Saved entries

§

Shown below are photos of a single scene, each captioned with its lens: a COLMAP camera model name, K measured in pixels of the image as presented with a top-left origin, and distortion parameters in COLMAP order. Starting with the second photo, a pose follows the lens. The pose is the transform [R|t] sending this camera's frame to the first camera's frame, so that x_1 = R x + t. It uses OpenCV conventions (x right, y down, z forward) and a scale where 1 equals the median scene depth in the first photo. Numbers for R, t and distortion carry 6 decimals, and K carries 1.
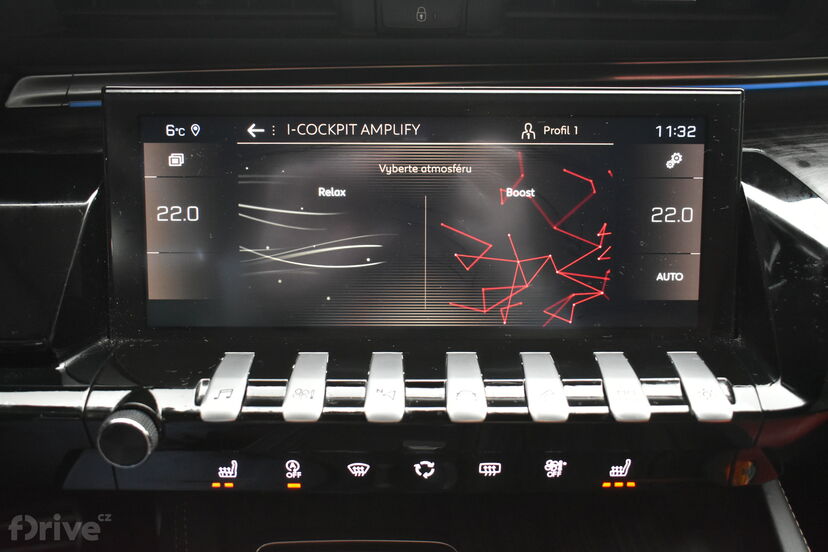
lens RADIAL K [[801.5, 0, 418.7], [0, 801.5, 275.9], [0, 0, 1]] dist [-0.012042, 0.000000]
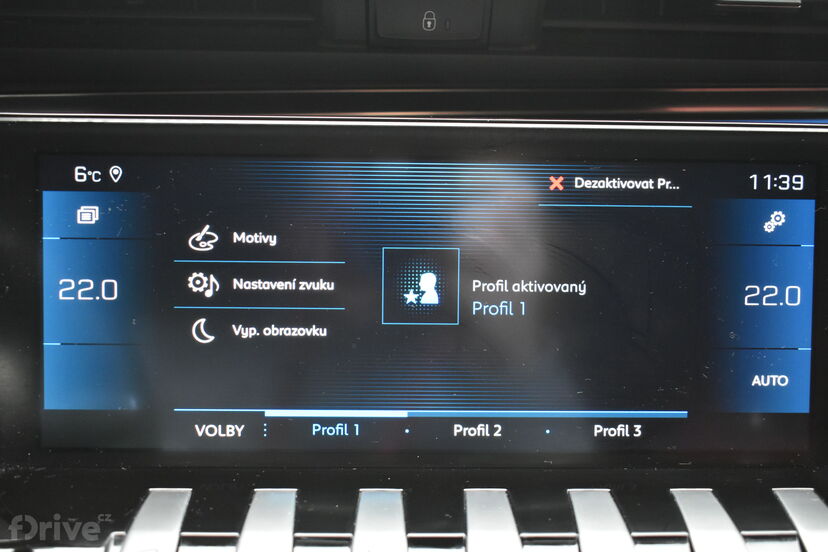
lens RADIAL K [[916.8, 0, 414.7], [0, 916.8, 274.2], [0, 0, 1]] dist [-0.005130, 0.000000]
pose [[0.999696, 0.007021, 0.023637, -0.028903], [-0.005557, 0.998094, -0.061454, -0.043118], [-0.024024, 0.061304, 0.997830, 0.176553]]
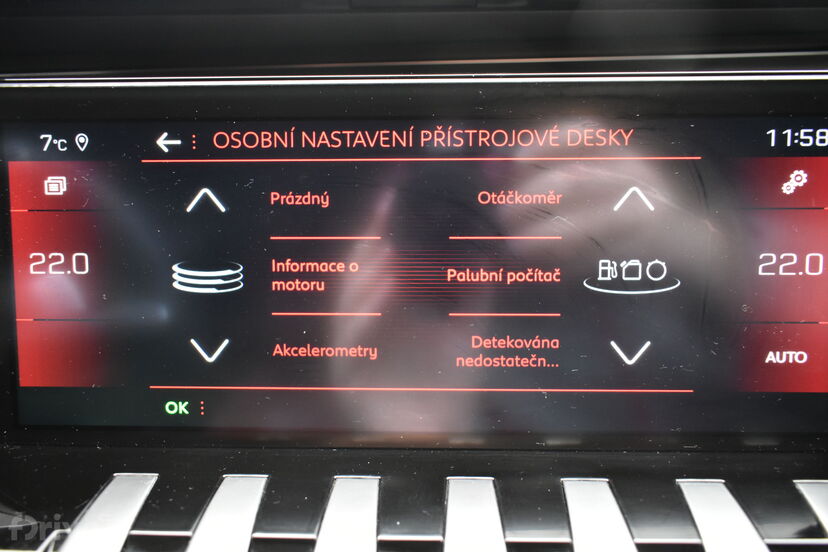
lens RADIAL K [[655.0, 0, 413.7], [0, 655.0, 275.2], [0, 0, 1]] dist [0.014220, 0.003738]
pose [[0.999150, -0.000509, -0.041216, 0.028553], [-0.000268, 0.999823, -0.018838, -0.057492], [0.041218, 0.018833, 0.998973, 0.448736]]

§

■ WHAT THE EXERCISE ASKS: Reproduce the text of every item above character for character, leaving the pictures out.

■ RESULT OF THE EXERCISE:
Shown below are photos of a single scene, each captioned with its lens: a COLMAP camera model name, K measured in pixels of the image as presented with a top-left origin, and distortion parameters in COLMAP order. Starting with the second photo, a pose follows the lens. The pose is the transform [R|t] sending this camera's frame to the first camera's frame, so that x_1 = R x + t. It uses OpenCV conventions (x right, y down, z forward) and a scale where 1 equals the median scene depth in the first photo. Numbers for R, t and distortion carry 6 decimals, and K carries 1.
lens RADIAL K [[801.5, 0, 418.7], [0, 801.5, 275.9], [0, 0, 1]] dist [-0.012042, 0.000000]
lens RADIAL K [[916.8, 0, 414.7], [0, 916.8, 274.2], [0, 0, 1]] dist [-0.005130, 0.000000]
pose [[0.999696, 0.007021, 0.023637, -0.028903], [-0.005557, 0.998094, -0.061454, -0.043118], [-0.024024, 0.061304, 0.997830, 0.176553]]
lens RADIAL K [[655.0, 0, 413.7], [0, 655.0, 275.2], [0, 0, 1]] dist [0.014220, 0.003738]
pose [[0.999150, -0.000509, -0.041216, 0.028553], [-0.000268, 0.999823, -0.018838, -0.057492], [0.041218, 0.018833, 0.998973, 0.448736]]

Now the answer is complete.